_TASKS TO COMPLETE_
(1) Pull out the portion of the BRCA testing report that runs from "3. Have you" to "or extremely relieved)?", word for word.
(2) Extend the report on consumer responses to direct-access BRCA testing, carrying on after its last line.

Reporter/Curator: Stephen J. Williams, Ph.D.

Dealing with the unexpected: consumer responses to direct-access BRCA mutation testing[1]

Direct-to-consumer (DTC) genetic testing and genetic health information in 2007 with the advent of personalized testing services by companies who offered microarray-based genotyping of single-nucleotide-polymorphisms (SNP) which had strong correlations to disease risk.  Three companies started to offer such services directly to the consumer:

A common test which is offered analyzes the consumers BRCA1/2 mutation status.  Three mutations in the BRCA gene are known to predispose women to hereditary breast and ovarian cancer: BRCA1 185delAG, BRCA1 538insC, and BRCA2 617delT.  These BRCA1 mutation confer a 60% breast cancer risk and a 40% risk of ovarian cancer while the BRCA2 mutation confers a breast cancer risk of 50% and 20% risk of ovarian cancer.

However, the commercial availability of this genetic disease-risk associated testing has led to certain ethical issues concerning communication and responses of risk information by:

  1. Consumers who request BRCA1/2 testing (focus of the Francke article
  2. BRCA1/1 testing and communication of results to minors and relatives (Bradbury: see below)

There has been much opinion, either as commentary in literature, meeting proceedings, or communiques from professional societies warning that this type of “high-impact” genetic information should not be given directly to the consumer as consumers will not fully understand the information presented to them, be unable to make proper risk-based decisions, results could cause panic and inappropriate action such as prophylactic oophorectomy or unwarranted risk-reduction mastectomy, or false reassurance in case of negative result and reduced future cancer screening measures taken by the consumer.  However, there have been few studies to investigate these concerns.

A report by Dr. Uta Francke in the open access journal PeerJ, assesses and quantifies the emotional and behavioral reactions of consumers to their 23andMe Personal Genome Service® report of the three BRCA mutations known to be associated with high risk for breast/ovarian cancer.  One hundred thirty six (136) individuals, who tested positive for BRCA1 and/or BRCA2 mutations as well as 160 users of the service, who tested mutation-free were invited to participate in phone interviews addressing personal and family history of cancer, decision and timing of viewing the BRCA report, recollection of results, emotional responses, perception of personal cancer risk, information sharing, and actions taken.  Thirty two (32) mutation carriers (16 female and 16 male) and 31 non-carriers responded to the phone questionnaire.

Questions were based on the following themes:

  1. When you purchased the 23andME Personal Genome Service® were you aware that it included testing for mutations that predispose to breast and ovarian cancer?
  2. Were you aware that having Ashkenazi Jewish ancestry influences your risk of carrying one of the three mutations?
  3. Have you or a first or second degree relative been diagnosed with breast, ovarian or any other cancer?
  4. What did you learn from your results?
  5. Were you surprised by the result?
  6. How did you feel about this information (extremely, moderately, somewhat upset or extremely relieved)?

_INFORMATION GIVEN_
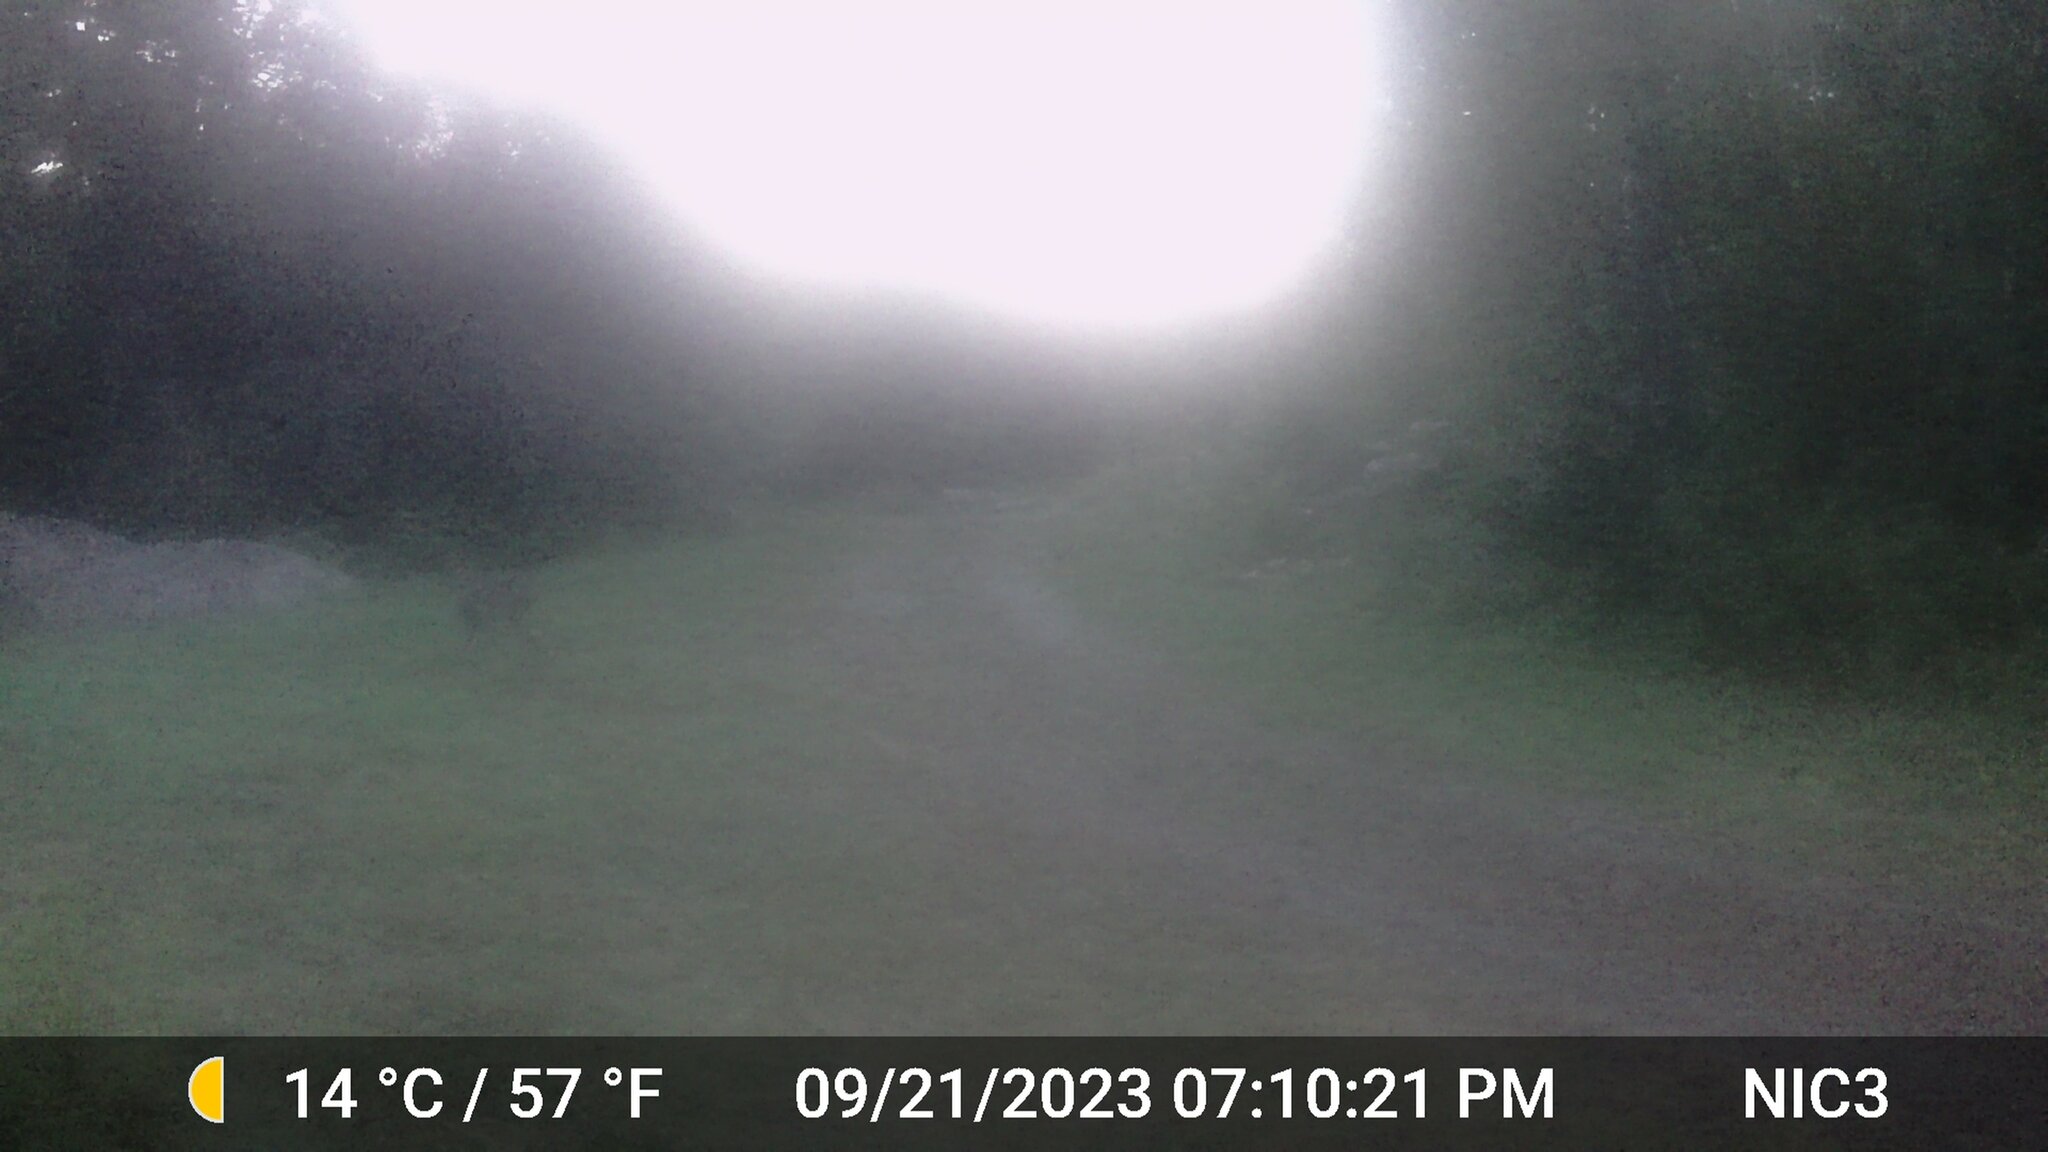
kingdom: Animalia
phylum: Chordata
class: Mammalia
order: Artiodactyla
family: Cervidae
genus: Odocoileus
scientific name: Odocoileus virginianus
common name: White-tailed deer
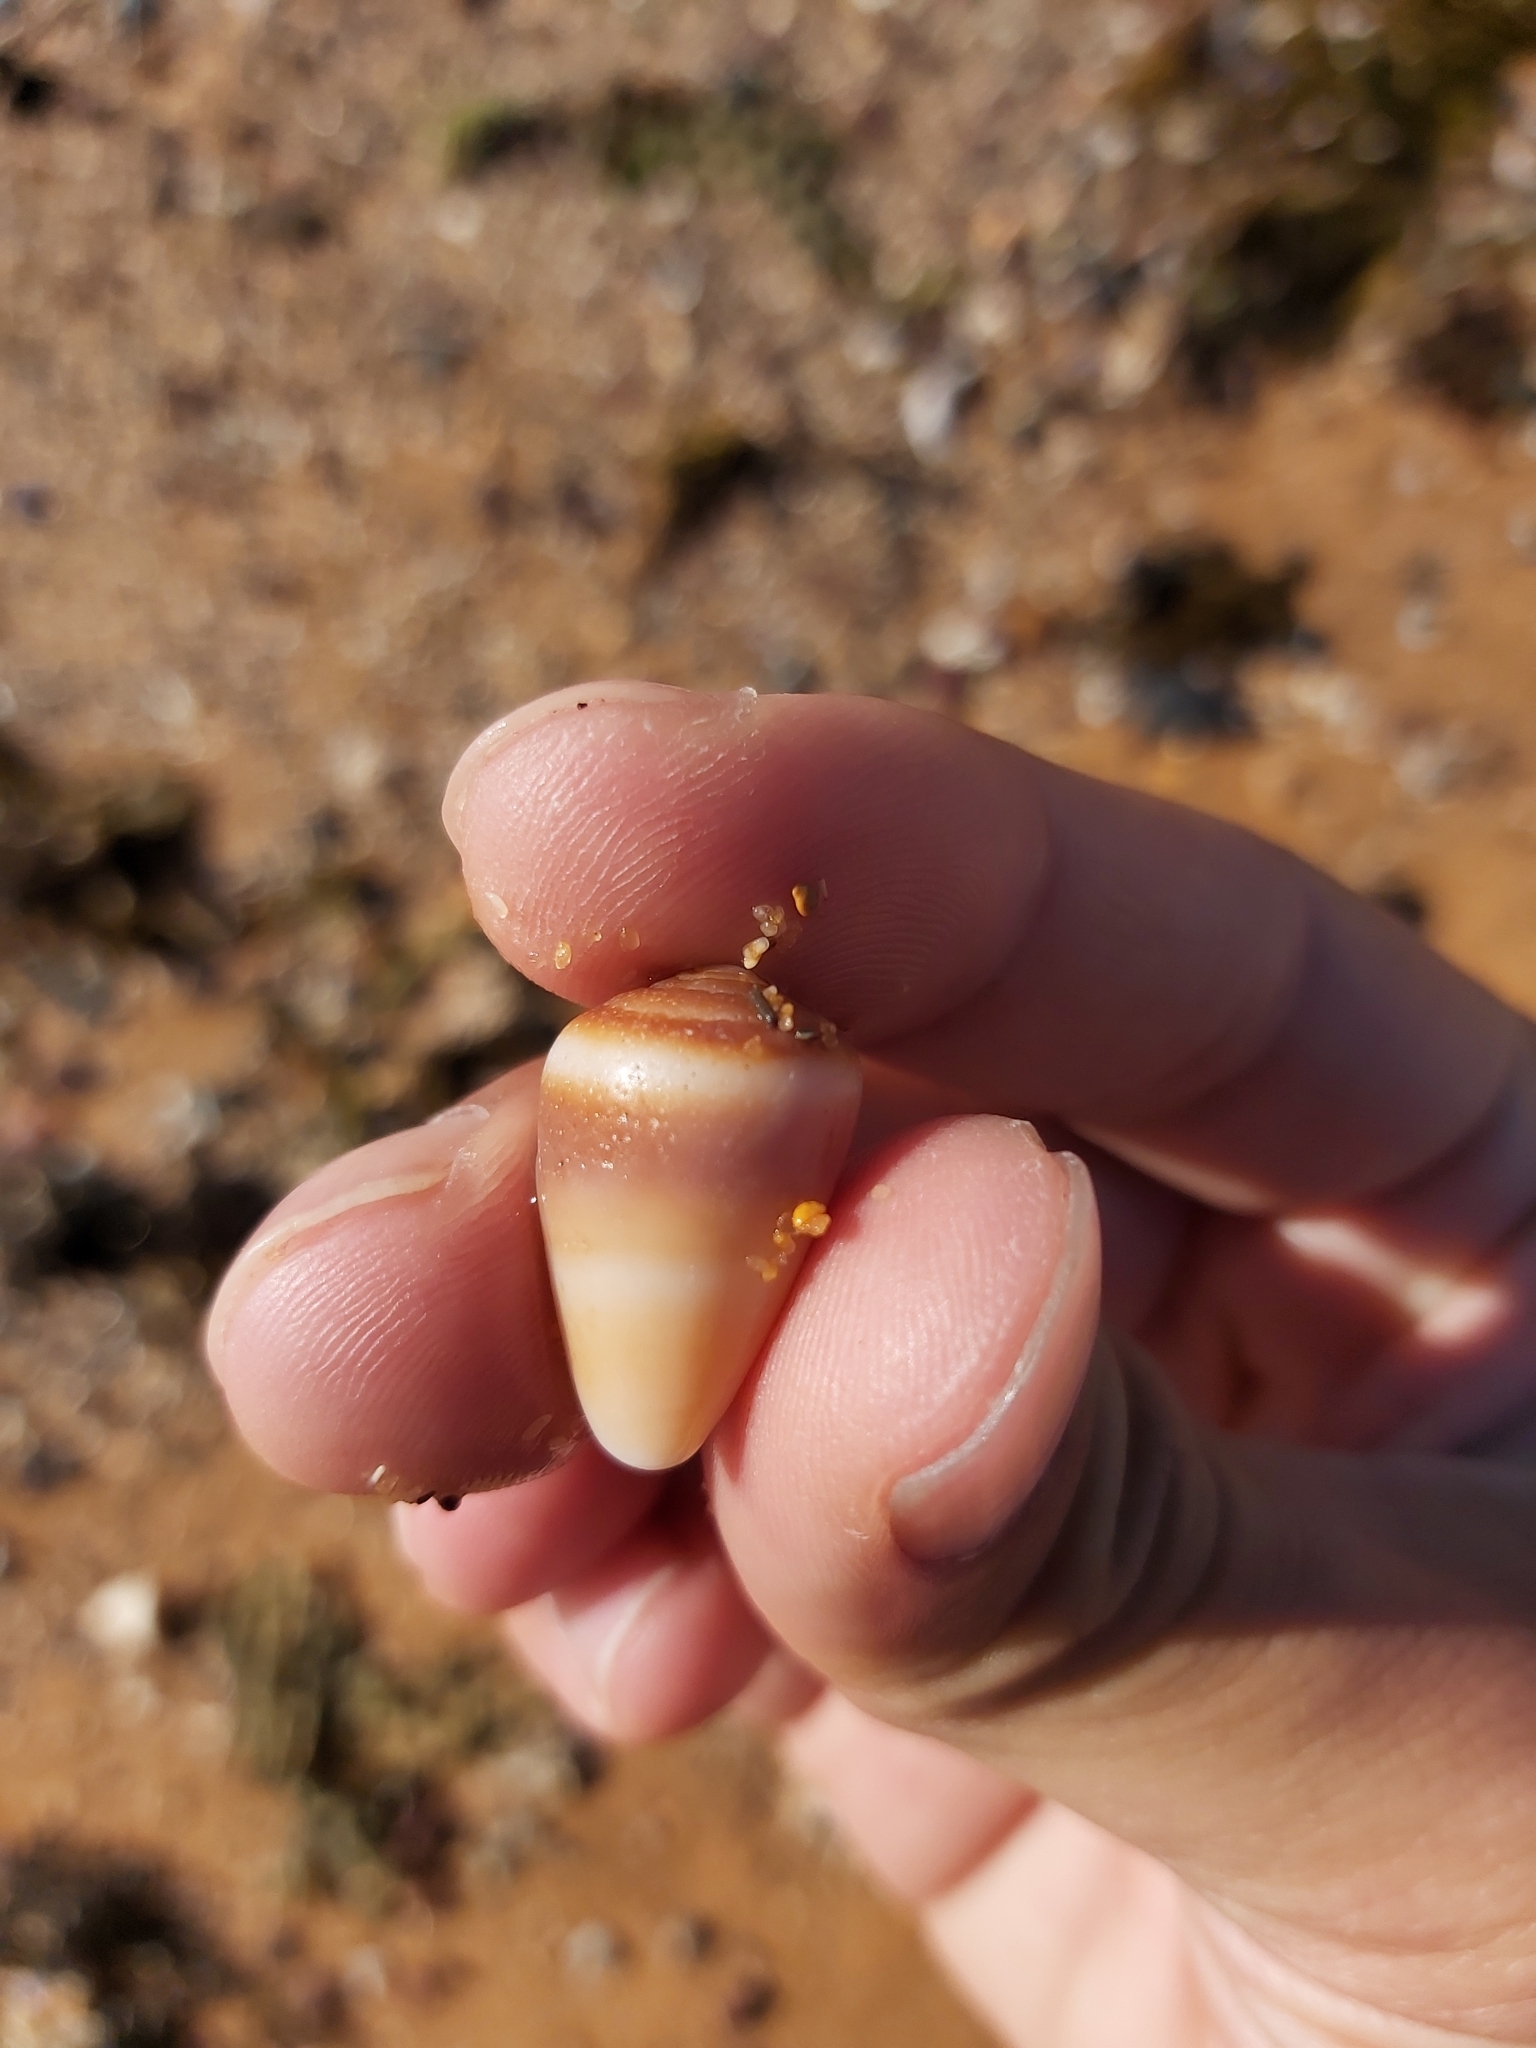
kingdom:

_ANSWER SECTION_
(1)
3. Have you or a first or second degree relative been diagnosed with breast, ovarian or any other cancer?
  4. What did you learn from your results?
  5. Were you surprised by the result?
  6. How did you feel about this information (extremely, moderately, somewhat upset or extremely relieved)?

(2)
Results:  Eleven women and 14 men had received an unexpected result that they are carriers of one of the three mutations however none of them reported extreme anxiety and only four reported moderate anxiety which did not last long.  Participants were at least 8 years of age. Five women and six men described their reaction as neutral.  Most carrier women sought medical advice and four underwent risk-reducing procedures. Some to the male carriers felt burdened to share their test results with their female relatives, which led to additional screenings of relatives.  Almost all of the mutation-positive customers appreciated learning their BRCA mutational status.

Other highlights of the results include:

  • More women got tested if they had a first or second degree relative previously diagnosed with breast/ovarian cancer
  • Ten mutation-positive individuals who were surprised at the test results cited the lack of family history of breast/ovarian cancer as the reason for their surprise.  The rest who were surprised at their positive test results believed that the frequency of these mutations were low in the general population so they shouldn’t have been affected.
  • For the mutation-positive group, none of the 32 reported as being “extremely upset”.
  • Interestingly, on male who learned, for the first time, he was a positive carrier for BRCA mutation, reported feeling “relieved” because his daughter who was also tested by 23andMe had not acquired his mutation.

A brief interview with Dr. Francke follows:

Q:     In your results you had noted that none of the mutation carriers showed extreme anxiety about their reports however there were many of Ashkenazi descent who was well aware of the increased risk to breast cancer.  In another study by Dr. Angela Bradbury, anxieties and communication to their children depended on mutation status and education status.  Do you feel that most women in your study were initially aware they could be in a high risk category for cancer, whether breast, ovarian, or other?

Dr. Francke:   As we show in Table 1, 6 of 16 women and 6 of 16 men who found out that they were BRCA mutation carriers had not been aware that being of Ashkenazi descent confers an increased risk of breast/ovarian cancer.  In Table S1, we show that 6 of these 32 people did not self-identify as Ashkenazi.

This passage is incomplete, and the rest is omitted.